Arithmetic Mean: $H(t)=t$ , $h(x,y)=\alpha x+\beta y$ . Recovers earlier results by Balogh–Ibragimov–Mityagin and Łukasik (Balogh et al., 2015).
Geometric Mean: $H(t)=\ln t$ on $E=(0,\infty)$ , $h(x, y) = x^\alpha y^\beta$ . The solutions become linear combinations of $1$, $\ln x$ , $(\ln x)^2$ , exponentials in $\ln x$ (i.e., powers of $x$ ), and trigonometric functions of $\ln x$ .
Taylor Polynomial Means: For $f\in C^{r+1}$ with $r$ odd and $f^{(r+1)}$ of fixed sign, there is a unique $x_0\in(a,b)$ such that $P_a(x_0) = P_b(x_0)$ for the $r$ -th degree Taylor polynomials, defining a quasi-mean $M_f(a,b)=x_0$ . For $f(z) = z^p$ and $r=3$ , the real part of the pair of nonreal roots similarly yields a mean strictly between $a$ and $b$ (Horwitz, 2014).

5. Connections to Functional Equations and Smoothness

The QMVT equation is a functional-differential equation generalizing relations from classic analysis and mean-type function theory. In the symmetric case, differentiability and local regularity ( $C^3$ ) are essential for deducing the ODEs that force the quadratic, exponential, or trigonometric solution forms. The earlier classification theorem by Balogh, Ibragimov, and Mityagin is subsumed as the special case $H(t)=t$ (Balogh et al., 2015). For Taylor polynomial means, smoothness of $f$ up to $C^{r+1}$ and sign-definiteness of $f^{(r+1)}$ are critical (Horwitz, 2014).

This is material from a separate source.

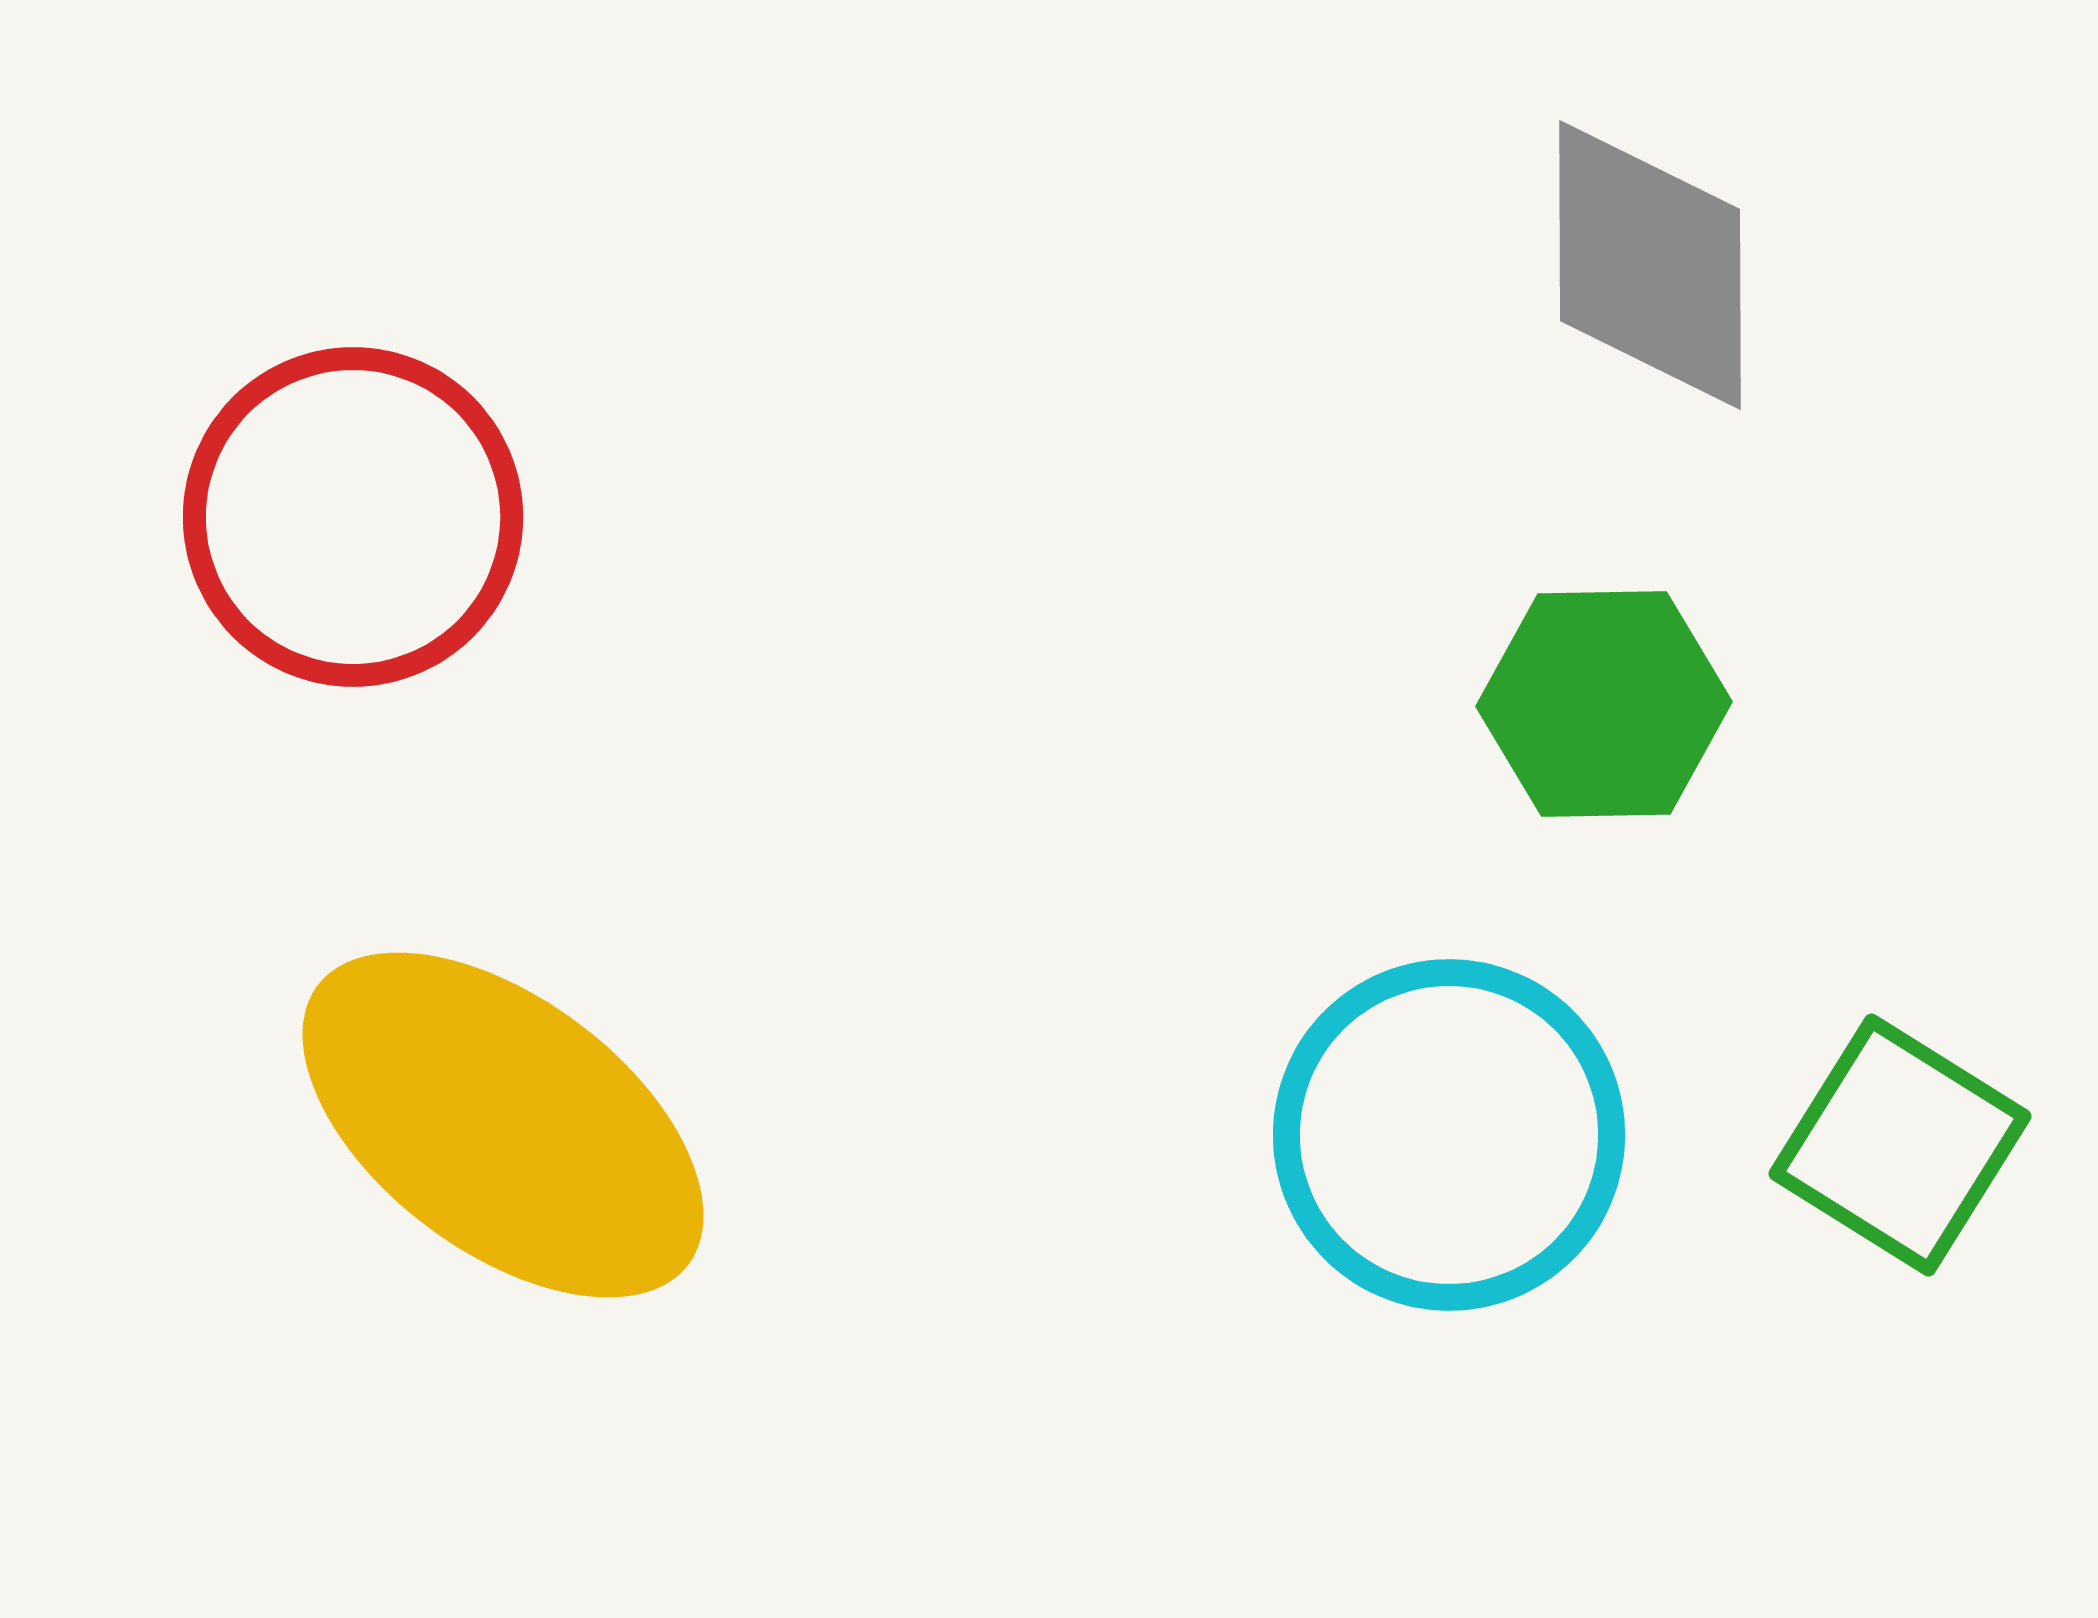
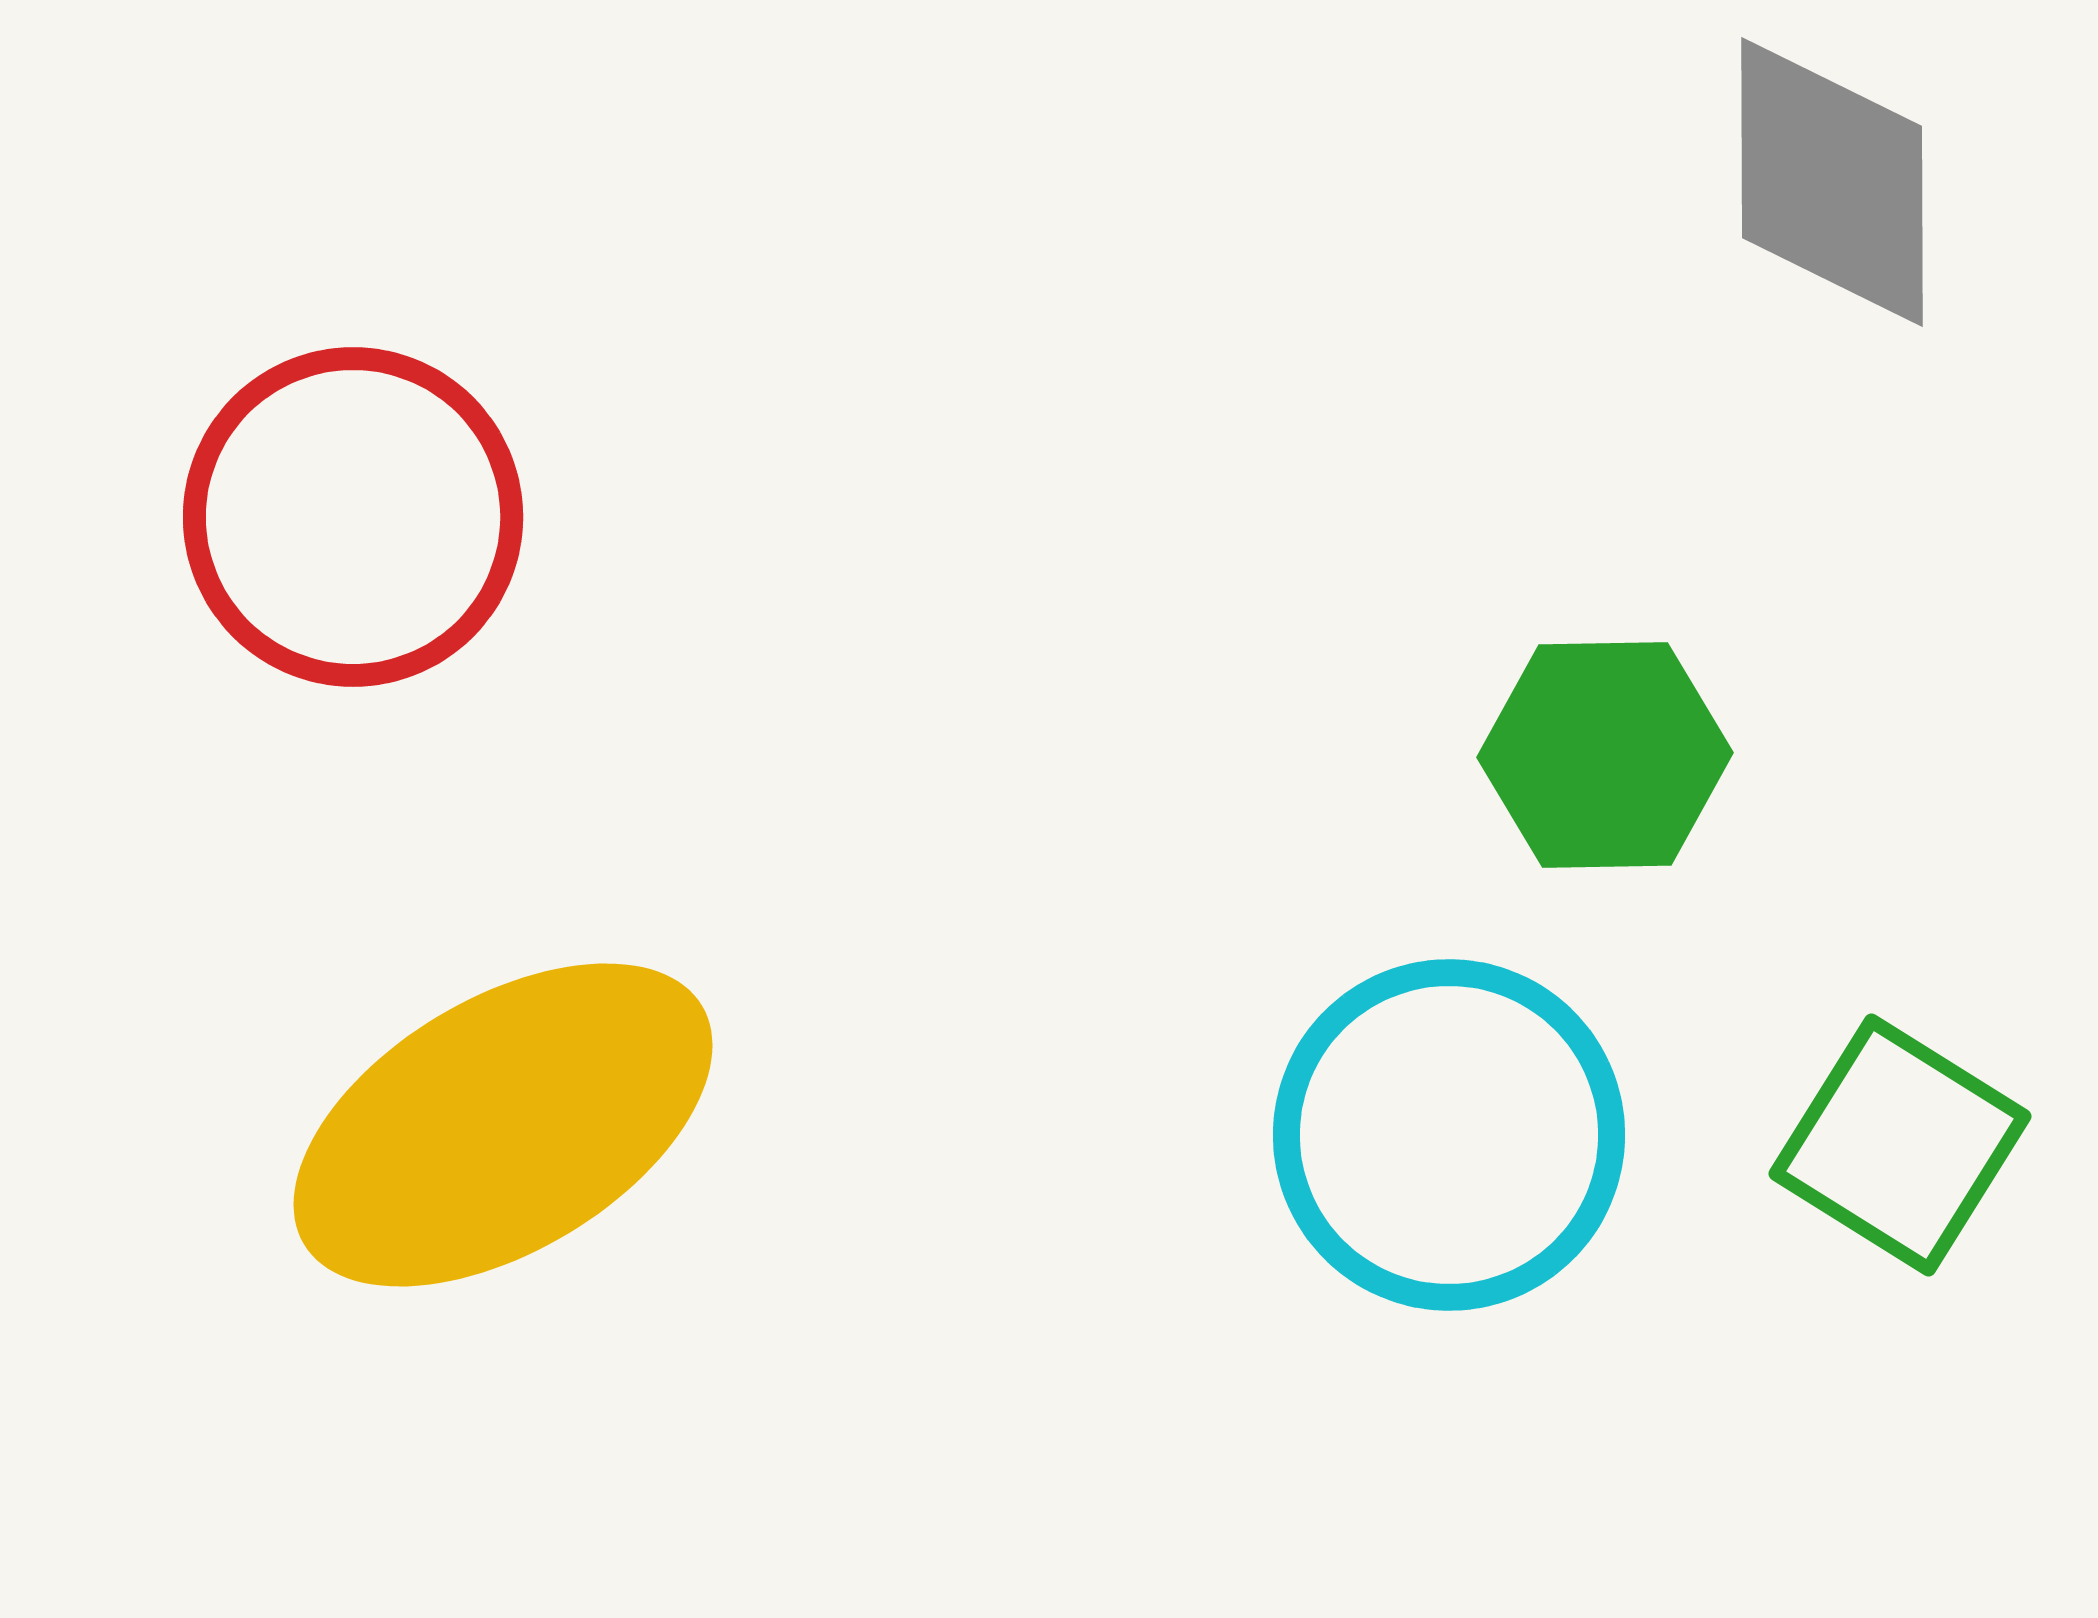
gray diamond: moved 182 px right, 83 px up
green hexagon: moved 1 px right, 51 px down
yellow ellipse: rotated 68 degrees counterclockwise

6. Corollaries, Partial Results, and Open Problems

A direct corollary is the exhaustive characterization of all $\varphi,\psi$ such that the Cauchy mean-value point can be chosen as a quasi-arithmetic mean: $[\varphi(y) - \varphi(x)]\,\psi'\!\bigl( H^{-1} (\alpha H(x) + \beta H(y)) \bigr) = [\psi(y) - \psi(x)]\,\varphi'\!\bigl( H^{-1} (\alpha H(x) + \beta H(y)) \bigr)$ holds for all $x < y$ if and only if $(\varphi,\psi)$ falls into one of the four described categories (Ibragimov, 2020). The Sahoo–Riedel problem, seeking all $(F, G, \phi, \psi)$ quadruples for which a general mean value identity holds at a fixed convex mean, is partially resolved using the QMVT classification (Balogh et al., 2015). For Taylor polynomials, extension to non-integer $p$ in the power means remains an open question with partial conjectural progress (Horwitz, 2014).

7. Broader Significance and Technical Implications

The Quasi-Mean Value Theorem provides the definitive structural description of when the mean point in the Cauchy MVT is not arbitrary but is given by an explicit, possibly nonlinear, mean. This has technical ramifications for the theory of functional equations, mean-value theorems, and means associated to Taylor expansions. It unifies and generalizes a spectrum of results in classical and modern analysis, bridging connections to the theory of means, the functional classification of differential equations, and the location of polynomial intersections (Ibragimov, 2020, Balogh et al., 2015, Horwitz, 2014).